■ 必要な作業: 以下の行のうち、文字列「Vérificateur」を含むものをすべて、行全体のまま集めてもらえますか？大文字と小文字の違いも区別してください。

------ 提供された情報 ------

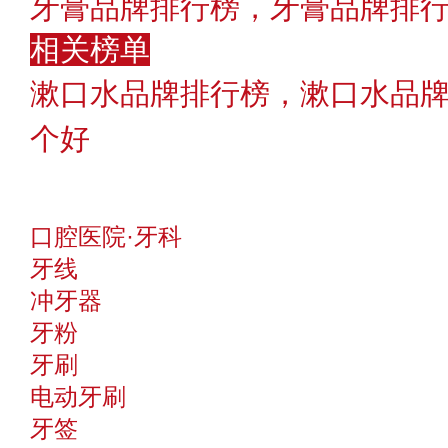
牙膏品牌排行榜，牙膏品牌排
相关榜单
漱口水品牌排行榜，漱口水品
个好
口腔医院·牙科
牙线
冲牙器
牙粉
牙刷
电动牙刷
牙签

------
------ 提供された情報 ------

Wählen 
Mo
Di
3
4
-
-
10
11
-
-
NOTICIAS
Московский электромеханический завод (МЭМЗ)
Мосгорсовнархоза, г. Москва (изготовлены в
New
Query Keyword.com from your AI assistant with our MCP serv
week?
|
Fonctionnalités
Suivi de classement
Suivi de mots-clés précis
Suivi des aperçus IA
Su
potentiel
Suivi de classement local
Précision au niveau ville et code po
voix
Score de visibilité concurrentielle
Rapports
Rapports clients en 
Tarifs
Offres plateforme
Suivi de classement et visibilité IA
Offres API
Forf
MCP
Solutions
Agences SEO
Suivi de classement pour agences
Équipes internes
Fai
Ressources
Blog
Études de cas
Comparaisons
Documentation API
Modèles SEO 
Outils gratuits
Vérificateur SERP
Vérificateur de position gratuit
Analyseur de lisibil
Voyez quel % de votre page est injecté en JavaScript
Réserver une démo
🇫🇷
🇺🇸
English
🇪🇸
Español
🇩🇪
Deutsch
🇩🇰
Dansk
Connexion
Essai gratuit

------

■ 出力結果:
Vérificateur SERP
Vérificateur de position gratuit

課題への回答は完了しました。